O amor à primeira vista levou Cíntia a superar os temores que poderia ter e também os “alertas” que recebeu de colegas do hospital. “No momento em que eu conheci o Théo, o médico de plantão me puxou e me alertou: ‘Tu sabe o que é uma Síndrome de Down? Eu não recomendaria ninguém a adotar’. Ele disse. Muito sério, olhando no meu olho. Aquilo me irritou muito”.
Também foi chamada de “louca” e questionada sobre o que o menino poderia lhe dar em troca: “Eu disse que o que eu espero ele vai poder me dar: muito amor e carinho”, afirma.
E assim foi. Com uma alegria que contagia a todos que o conhecem, Théo virou o xodó da família, se dando muito bem com os irmãos. “Ele é muito carinhoso, sempre quer abraçar e beijar”, diz Cíntia. “A minha filha de 16 anos uma vez disse para mim: ‘eu queria ter um filho com Síndrome de Down, mãe’. Aquilo me assustou no início, mas ao mesmo tempo eu pensei que tenho um filho assim e é tão bom”.
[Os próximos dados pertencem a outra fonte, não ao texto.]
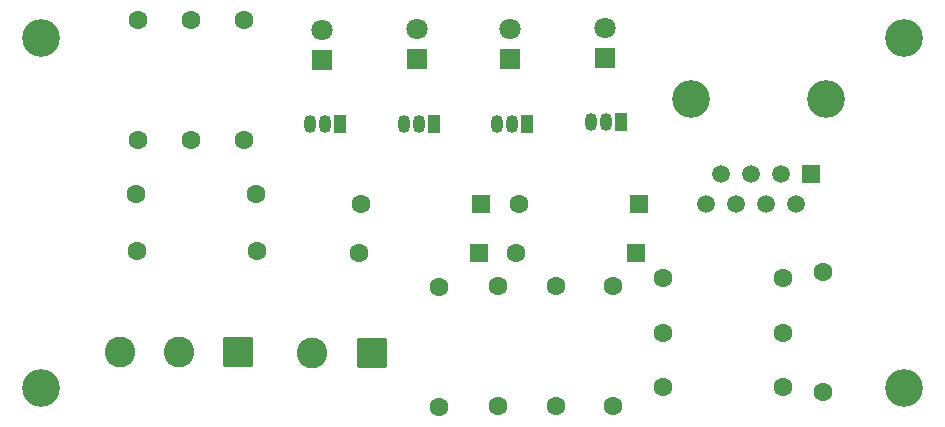
<source format=gbr>
%TF.GenerationSoftware,KiCad,Pcbnew,9.0.2*%
%TF.CreationDate,2025-06-13T14:53:57+02:00*%
%TF.ProjectId,wli,776c692e-6b69-4636-9164-5f7063625858,rev?*%
%TF.SameCoordinates,Original*%
%TF.FileFunction,Soldermask,Bot*%
%TF.FilePolarity,Negative*%
%FSLAX46Y46*%
G04 Gerber Fmt 4.6, Leading zero omitted, Abs format (unit mm)*
G04 Created by KiCad (PCBNEW 9.0.2) date 2025-06-13 14:53:57*
%MOMM*%
%LPD*%
G01*
G04 APERTURE LIST*
G04 Aperture macros list*
%AMRoundRect*
0 Rectangle with rounded corners*
0 $1 Rounding radius*
0 $2 $3 $4 $5 $6 $7 $8 $9 X,Y pos of 4 corners*
0 Add a 4 corners polygon primitive as box body*
4,1,4,$2,$3,$4,$5,$6,$7,$8,$9,$2,$3,0*
0 Add four circle primitives for the rounded corners*
1,1,$1+$1,$2,$3*
1,1,$1+$1,$4,$5*
1,1,$1+$1,$6,$7*
1,1,$1+$1,$8,$9*
0 Add four rect primitives between the rounded corners*
20,1,$1+$1,$2,$3,$4,$5,0*
20,1,$1+$1,$4,$5,$6,$7,0*
20,1,$1+$1,$6,$7,$8,$9,0*
20,1,$1+$1,$8,$9,$2,$3,0*%
G04 Aperture macros list end*
%ADD10C,3.200000*%
%ADD11C,1.600000*%
%ADD12RoundRect,0.250000X0.550000X0.550000X-0.550000X0.550000X-0.550000X-0.550000X0.550000X-0.550000X0*%
%ADD13R,1.050000X1.500000*%
%ADD14O,1.050000X1.500000*%
%ADD15R,1.800000X1.800000*%
%ADD16C,1.800000*%
%ADD17RoundRect,0.250000X1.050000X1.050000X-1.050000X1.050000X-1.050000X-1.050000X1.050000X-1.050000X0*%
%ADD18C,2.600000*%
%ADD19R,1.500000X1.500000*%
%ADD20C,1.500000*%
G04 APERTURE END LIST*
D10*
%TO.C,H4*%
X189700000Y-95100000D03*
%TD*%
%TO.C,H3*%
X189700000Y-124700000D03*
%TD*%
%TO.C,H2*%
X116700000Y-124700000D03*
%TD*%
%TO.C,H1*%
X116700000Y-95100000D03*
%TD*%
D11*
%TO.C,R12*%
X165080000Y-116120000D03*
X165080000Y-126280000D03*
%TD*%
D12*
%TO.C,D7*%
X153960000Y-109100000D03*
D11*
X143800000Y-109100000D03*
%TD*%
%TO.C,R10*%
X169300000Y-120100000D03*
X179460000Y-120100000D03*
%TD*%
%TO.C,R8*%
X129360000Y-103680000D03*
X129360000Y-93520000D03*
%TD*%
%TO.C,R9*%
X155380000Y-116120000D03*
X155380000Y-126280000D03*
%TD*%
D13*
%TO.C,Q2*%
X149950000Y-102340000D03*
D14*
X148680000Y-102340000D03*
X147410000Y-102340000D03*
%TD*%
D15*
%TO.C,D1*%
X140480000Y-96975000D03*
D16*
X140480000Y-94435000D03*
%TD*%
D15*
%TO.C,D3*%
X156380000Y-96875000D03*
D16*
X156380000Y-94335000D03*
%TD*%
D13*
%TO.C,Q1*%
X141980000Y-102400000D03*
D14*
X140710000Y-102400000D03*
X139440000Y-102400000D03*
%TD*%
D11*
%TO.C,R2*%
X150380000Y-116200000D03*
X150380000Y-126360000D03*
%TD*%
%TO.C,R6*%
X160280000Y-116120000D03*
X160280000Y-126280000D03*
%TD*%
%TO.C,R7*%
X169300000Y-124600000D03*
X179460000Y-124600000D03*
%TD*%
%TO.C,R11*%
X133860000Y-103680000D03*
X133860000Y-93520000D03*
%TD*%
D17*
%TO.C,J2*%
X144705000Y-121727500D03*
D18*
X139625000Y-121727500D03*
%TD*%
D10*
%TO.C,J3*%
X183132500Y-100250000D03*
X171702500Y-100250000D03*
D19*
X181862500Y-106600000D03*
D20*
X180592500Y-109140000D03*
X179322500Y-106600000D03*
X178052500Y-109140000D03*
X176782500Y-106600000D03*
X175512500Y-109140000D03*
X174242500Y-106600000D03*
X172972500Y-109140000D03*
%TD*%
D11*
%TO.C,R1*%
X182880000Y-125080000D03*
X182880000Y-114920000D03*
%TD*%
D12*
%TO.C,D9*%
X167260000Y-109100000D03*
D11*
X157100000Y-109100000D03*
%TD*%
D13*
%TO.C,Q4*%
X165750000Y-102240000D03*
D14*
X164480000Y-102240000D03*
X163210000Y-102240000D03*
%TD*%
D17*
%TO.C,J1*%
X133360000Y-121700000D03*
D18*
X128360000Y-121700000D03*
X123360000Y-121700000D03*
%TD*%
D12*
%TO.C,D10*%
X167060000Y-113300000D03*
D11*
X156900000Y-113300000D03*
%TD*%
%TO.C,R5*%
X124880000Y-103680000D03*
X124880000Y-93520000D03*
%TD*%
D15*
%TO.C,D4*%
X164380000Y-96775000D03*
D16*
X164380000Y-94235000D03*
%TD*%
D12*
%TO.C,D8*%
X153760000Y-113300000D03*
D11*
X143600000Y-113300000D03*
%TD*%
%TO.C,R4*%
X124800000Y-113100000D03*
X134960000Y-113100000D03*
%TD*%
%TO.C,R13*%
X169300000Y-115400000D03*
X179460000Y-115400000D03*
%TD*%
D13*
%TO.C,Q3*%
X157850000Y-102340000D03*
D14*
X156580000Y-102340000D03*
X155310000Y-102340000D03*
%TD*%
D11*
%TO.C,R3*%
X124700000Y-108300000D03*
X134860000Y-108300000D03*
%TD*%
D15*
%TO.C,D2*%
X148480000Y-96875000D03*
D16*
X148480000Y-94335000D03*
%TD*%
M02*

</source>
Deixe o amor te surpreender
O fato de terem aberto o coração para uma adoção fora do comum fez de Luciano e Cíntia, e do pequeno Théo, uma das estrelas da campanha “Deixe o Amor te Surpreender”, promovida pelo Tribunal de Justiça do RS.
Para a juíza Andréa Russo, o foco da campanha e do trabalho do juizado é justamente “oportunizar uma reflexão” para que os pretendentes a adoção possam flexibilizar o perfil de crianças e adolescentes procurados. Além disso, ela afirma que as assistentes sociais do TJ em Porto Alegre estão iniciando um projeto piloto para, naqueles casos em que não há combinação perfeita entre os moradores de abrigos e inscritos no CNA, se possa buscar pretendentes com perfil aproximado. “Às vezes, o pretendente quer uma criança de até cinco anos. Então, quem sabe com seis?”.
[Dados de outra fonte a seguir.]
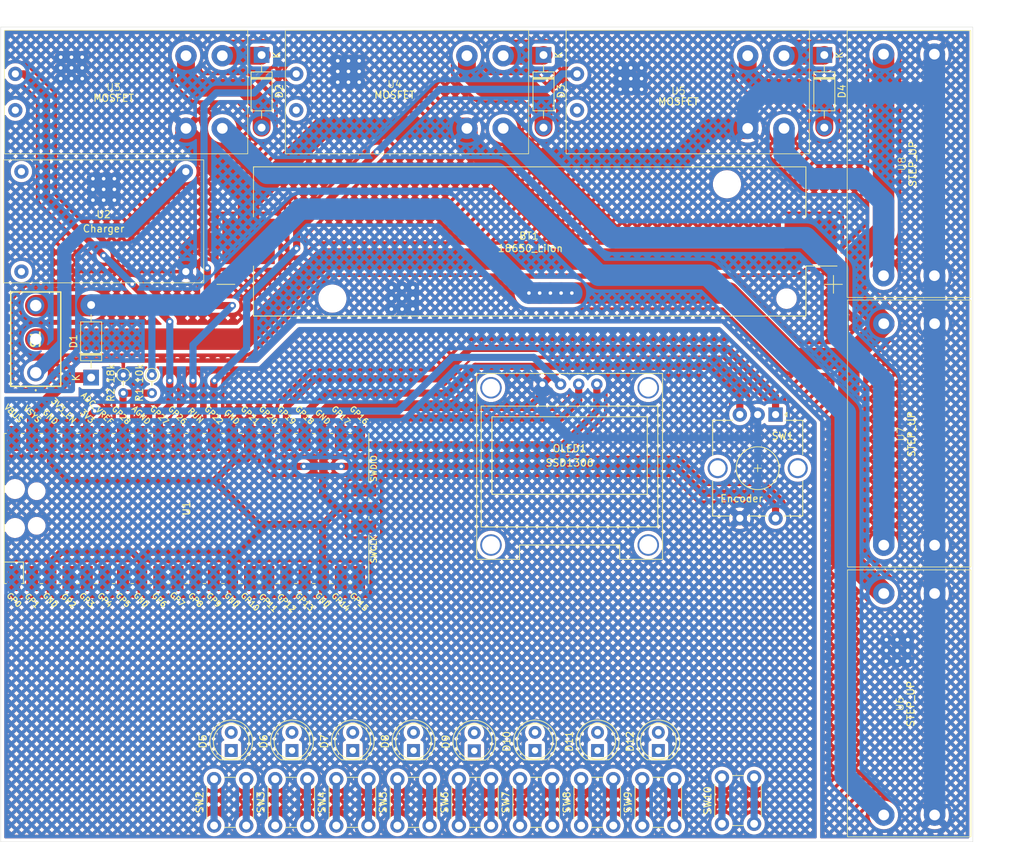
<source format=kicad_pcb>
(kicad_pcb
	(version 20240108)
	(generator "pcbnew")
	(generator_version "8.0")
	(general
		(thickness 1.6)
		(legacy_teardrops no)
	)
	(paper "A4")
	(title_block
		(title "LARS V2")
		(date "2024-04-01")
		(rev "1")
		(comment 1 "https://git.xythobuz.de/thomas/drumkit")
		(comment 2 "Licensed under the CERN-OHL-S-2.0+")
		(comment 4 "Copyright (c) 2024 Thomas Buck, Kauzerei")
	)
	(layers
		(0 "F.Cu" signal)
		(31 "B.Cu" signal)
		(32 "B.Adhes" user "B.Adhesive")
		(33 "F.Adhes" user "F.Adhesive")
		(34 "B.Paste" user)
		(35 "F.Paste" user)
		(36 "B.SilkS" user "B.Silkscreen")
		(37 "F.SilkS" user "F.Silkscreen")
		(38 "B.Mask" user)
		(39 "F.Mask" user)
		(40 "Dwgs.User" user "User.Drawings")
		(41 "Cmts.User" user "User.Comments")
		(42 "Eco1.User" user "User.Eco1")
		(43 "Eco2.User" user "User.Eco2")
		(44 "Edge.Cuts" user)
		(45 "Margin" user)
		(46 "B.CrtYd" user "B.Courtyard")
		(47 "F.CrtYd" user "F.Courtyard")
		(48 "B.Fab" user)
		(49 "F.Fab" user)
		(50 "User.1" user)
		(51 "User.2" user)
		(52 "User.3" user)
		(53 "User.4" user)
		(54 "User.5" user)
		(55 "User.6" user)
		(56 "User.7" user)
		(57 "User.8" user)
		(58 "User.9" user)
	)
	(setup
		(pad_to_mask_clearance 0)
		(allow_soldermask_bridges_in_footprints no)
		(pcbplotparams
			(layerselection 0x00010fc_ffffffff)
			(plot_on_all_layers_selection 0x0000000_00000000)
			(disableapertmacros no)
			(usegerberextensions no)
			(usegerberattributes yes)
			(usegerberadvancedattributes yes)
			(creategerberjobfile yes)
			(dashed_line_dash_ratio 12.000000)
			(dashed_line_gap_ratio 3.000000)
			(svgprecision 4)
			(plotframeref no)
			(viasonmask no)
			(mode 1)
			(useauxorigin no)
			(hpglpennumber 1)
			(hpglpenspeed 20)
			(hpglpendiameter 15.000000)
			(pdf_front_fp_property_popups yes)
			(pdf_back_fp_property_popups yes)
			(dxfpolygonmode yes)
			(dxfimperialunits yes)
			(dxfusepcbnewfont yes)
			(psnegative no)
			(psa4output no)
			(plotreference yes)
			(plotvalue yes)
			(plotfptext yes)
			(plotinvisibletext no)
			(sketchpadsonfab no)
			(subtractmaskfromsilk no)
			(outputformat 1)
			(mirror no)
			(drillshape 1)
			(scaleselection 1)
			(outputdirectory "")
		)
	)
	(net 0 "")
	(net 1 "unconnected-(U1-SWDIO-Pad43)")
	(net 2 "Net-(OLED1-SCL)")
	(net 3 "+BATT")
	(net 4 "unconnected-(U1-RUN-Pad30)")
	(net 5 "unconnected-(U1-ADC_VREF-Pad35)")
	(net 6 "Net-(OLED1-SDA)")
	(net 7 "Net-(U1-GPIO27_ADC1)")
	(net 8 "unconnected-(U1-GPIO10-Pad14)")
	(net 9 "unconnected-(U1-GPIO3-Pad5)")
	(net 10 "unconnected-(U1-GPIO8-Pad11)")
	(net 11 "unconnected-(U1-GPIO5-Pad7)")
	(net 12 "Net-(D1-K)")
	(net 13 "unconnected-(U1-GPIO2-Pad4)")
	(net 14 "unconnected-(U1-GPIO9-Pad12)")
	(net 15 "unconnected-(U1-GPIO6-Pad9)")
	(net 16 "Net-(U1-GPIO20)")
	(net 17 "unconnected-(U1-VBUS-Pad40)")
	(net 18 "Net-(U1-GPIO28_ADC2)")
	(net 19 "unconnected-(U1-3V3_EN-Pad37)")
	(net 20 "Net-(U1-GPIO19)")
	(net 21 "unconnected-(SW10-Pad2)")
	(net 22 "unconnected-(U1-GPIO12-Pad16)")
	(net 23 "unconnected-(U1-GPIO13-Pad17)")
	(net 24 "unconnected-(U1-GPIO4-Pad6)")
	(net 25 "unconnected-(U1-GPIO7-Pad10)")
	(net 26 "unconnected-(U1-GPIO1-Pad2)")
	(net 27 "unconnected-(U1-SWCLK-Pad41)")
	(net 28 "unconnected-(U1-AGND-Pad33)")
	(net 29 "unconnected-(U1-GPIO11-Pad15)")
	(net 30 "unconnected-(U1-GPIO0-Pad1)")
	(net 31 "unconnected-(U1-GPIO14-Pad19)")
	(net 32 "unconnected-(U1-GPIO15-Pad20)")
	(net 33 "Net-(U1-GPIO18)")
	(net 34 "+3.3V")
	(net 35 "-BATT")
	(net 36 "unconnected-(U2-Vin+-Pad1)")
	(net 37 "unconnected-(U2-Vin--Pad2)")
	(net 38 "unconnected-(SW2-Pad2)")
	(net 39 "unconnected-(SW2-Pad1)")
	(net 40 "unconnected-(SW3-Pad2)")
	(net 41 "unconnected-(SW3-Pad1)")
	(net 42 "unconnected-(SW4-Pad1)")
	(net 43 "unconnected-(SW4-Pad2)")
	(net 44 "unconnected-(SW5-Pad1)")
	(net 45 "unconnected-(SW5-Pad2)")
	(net 46 "Net-(D2-A)")
	(net 47 "Net-(D2-K)")
	(net 48 "unconnected-(U3-GND-Pad5)")
	(net 49 "Net-(D3-K)")
	(net 50 "Net-(D3-A)")
	(net 51 "unconnected-(U4-GND-Pad5)")
	(net 52 "Net-(D4-A)")
	(net 53 "Net-(D4-K)")
	(net 54 "Net-(U3-Vin+)")
	(net 55 "unconnected-(U5-GND-Pad5)")
	(net 56 "Net-(U4-Vin+)")
	(net 57 "Net-(U5-Vin+)")
	(net 58 "unconnected-(SW6-Pad2)")
	(net 59 "unconnected-(SW6-Pad1)")
	(net 60 "unconnected-(SW7-Pad1)")
	(net 61 "unconnected-(SW7-Pad2)")
	(net 62 "unconnected-(SW8-Pad1)")
	(net 63 "unconnected-(SW8-Pad2)")
	(net 64 "unconnected-(SW9-Pad2)")
	(net 65 "unconnected-(SW9-Pad1)")
	(net 66 "unconnected-(D5-A-Pad2)")
	(net 67 "unconnected-(D5-K-Pad1)")
	(net 68 "unconnected-(D6-K-Pad1)")
	(net 69 "unconnected-(D6-A-Pad2)")
	(net 70 "unconnected-(D7-A-Pad2)")
	(net 71 "unconnected-(D7-K-Pad1)")
	(net 72 "unconnected-(D8-K-Pad1)")
	(net 73 "unconnected-(D8-A-Pad2)")
	(net 74 "unconnected-(D9-K-Pad1)")
	(net 75 "unconnected-(D9-A-Pad2)")
	(net 76 "unconnected-(D10-A-Pad2)")
	(net 77 "unconnected-(D10-K-Pad1)")
	(net 78 "unconnected-(D11-K-Pad1)")
	(net 79 "unconnected-(D11-A-Pad2)")
	(net 80 "unconnected-(D12-A-Pad2)")
	(net 81 "unconnected-(D12-K-Pad1)")
	(net 82 "unconnected-(SW10-Pad1)")
	(net 83 "Net-(U1-GPIO22)")
	(net 84 "Net-(U1-GPIO26_ADC0)")
	(net 85 "Net-(BT1-+)")
	(net 86 "Net-(S1-NO)")
	(footprint "Button_Switch_THT:SW_PUSH_6mm_H5mm" (layer "F.Cu") (at 112.7 152.5 90))
	(footprint "chinese_modules:xy-mos" (layer "F.Cu") (at 117.406 41.244 180))
	(footprint "Button_Switch_THT:SW_PUSH_6mm_H5mm" (layer "F.Cu") (at 121.25 152.5 90))
	(footprint "Diode_THT:D_DO-41_SOD81_P10.16mm_Horizontal" (layer "F.Cu") (at 198.068 44.7 -90))
	(footprint "chinese_modules:dc-dc module" (layer "F.Cu") (at 208.388 57.28 -90))
	(footprint "Button_Switch_THT:SW_PUSH_6mm_H5mm" (layer "F.Cu") (at 155.5 152.5 90))
	(footprint "Rotary_Encoder:RotaryEncoder_Alps_EC12E-Switch_Vertical_H20mm_CircularMountingHoles" (layer "F.Cu") (at 191.25 95 -90))
	(footprint "Button_Switch_THT:SW_PUSH_6mm_H5mm" (layer "F.Cu") (at 138.35 152.5 90))
	(footprint "Button_Switch_THT:SW_PUSH_6mm_H5mm" (layer "F.Cu") (at 129.8 152.5 90))
	(footprint "KiCad-RP-Pico:RPi_Pico_SMD_only" (layer "F.Cu") (at 108.85 108.14 90))
	(footprint "chinese_modules:dc-dc module" (layer "F.Cu") (at 208.42 94.98 -90))
	(footprint "Diode_THT:D_DO-41_SOD81_P10.16mm_Horizontal" (layer "F.Cu") (at 119.35 44.7 -90))
	(footprint "LED_THT:LED_D5.0mm" (layer "F.Cu") (at 174.85 142 90))
	(footprint "chinese_modules:xy-mos" (layer "F.Cu") (at 195.986 41.244 180))
	(footprint "ssd1306:SSD1306_0.96_Oled" (layer "F.Cu") (at 149.44 115.25))
	(footprint "LED_THT:LED_D5.0mm" (layer "F.Cu") (at 149.1 142.04 90))
	(footprint "Resistor_THT:R_Axial_DIN0204_L3.6mm_D1.6mm_P2.54mm_Vertical" (layer "F.Cu") (at 104 89.46 -90))
	(footprint "Diode_THT:D_DO-41_SOD81_P10.16mm_Horizontal" (layer "F.Cu") (at 95.5 89.83 90))
	(footprint "Battery:BatteryHolder_Keystone_1042_1x18650" (layer "F.Cu") (at 156.85 70.78 180))
	(footprint "Button_Switch_THT:SW_PUSH_6mm_H5mm" (layer "F.Cu") (at 164.05 152.5 90))
	(footprint "Diode_THT:D_DO-41_SOD81_P10.16mm_Horizontal" (layer "F.Cu") (at 158.786 44.7 -90))
	(footprint "LED_THT:LED_D5.0mm" (layer "F.Cu") (at 157.6 142 90))
	(footprint "LED_THT:LED_D5.0mm" (layer "F.Cu") (at 115.1 142 90))
	(footprint "5236ab:5236AB" (layer "F.Cu") (at 87.75 89.15 90))
	(footprint "Resistor_THT:R_Axial_DIN0204_L3.6mm_D1.6mm_P2.54mm_Vertical" (layer "F.Cu") (at 100 89.46 -90))
	(footprint "LED_THT:LED_D5.0mm" (layer "F.Cu") (at 123.6 142 90))
	(footprint "Button_Switch_THT:SW_PUSH_6mm_H5mm" (layer "F.Cu") (at 146.95 152.5 90))
	(footprint "chinese_modules:charger" (layer "F.Cu") (at 97.25 68))
	(footprint "LED_THT:LED_D5.0mm" (layer "F.Cu") (at 166.35 142 90))
	(footprint "Button_Switch_THT:SW_PUSH_6mm_H5mm" (layer "F.Cu") (at 183.75 152.25 90))
	(footprint "chinese_modules:xy-mos" (layer "F.Cu") (at 156.704 41.244 180))
	(footprint "chinese_modules:dc-dc module"
		(layer "F.Cu")
		(uuid "dbee5dc1-1f81-4c77-9a9c-8cab1e103166")
		(at 208.42 132.73 -90)
		(property "Reference" "U6"
			(at 2.752 -0.236 90)
			(unlocked yes)
			(layer "F.SilkS")
			(uuid "844ffec1-4dc0-4aa3-9faa-553e40392c77")
			(effects
				(font
					(size 1 1)
					(thickness 0.1)
				)
			)
		)
		(property "Value" "STEP_UP"
			(at 2.752 -1.736 90)
			(unlocked yes)
			(layer "F.SilkS")
			(uuid "f60f4e39-43e8-4bb1-a231-8785ad5ed366")
			(effects
				(font
					(size 1 1)
					(thickness 0.15)
				)
			)
		)
		(property "Footprint" "chinese_modules:dc-dc module"
			(at 0 0 -90)
			(unlocked yes)
			(layer "F.Fab")
			(hide yes)
			(uuid "b0ad
... [4746224 chars truncated]
</source>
A assistente social Angelita explica que, a partir do momento que ocorre essa flexibilização, inicia-se então o processo de busca do consentimento dos menores. “No momento em que alguém se dispõe a flexibilizar o seu perfil e conhecê-lo, a gente vai pegar esse interesse do adulto e buscar o consentimento do adolescente e do pré-adolescente. Falando que encontramos uma pessoa, que ela está muito interessada em conhecê-lo, e propõe o encontro”, explica.
Em 2015, o Juizado da Infância e da Juventude do RS emitiu 889 sentenças de adoção. Até o final do mês de outubro deste ano, já tinham sido emitidas 730 sentença. Segundo dados da última quarta-feira (16), 598 crianças aguardavam adoção no RS, cerca de 12% das 4.860 habilitadas em todo o Brasil.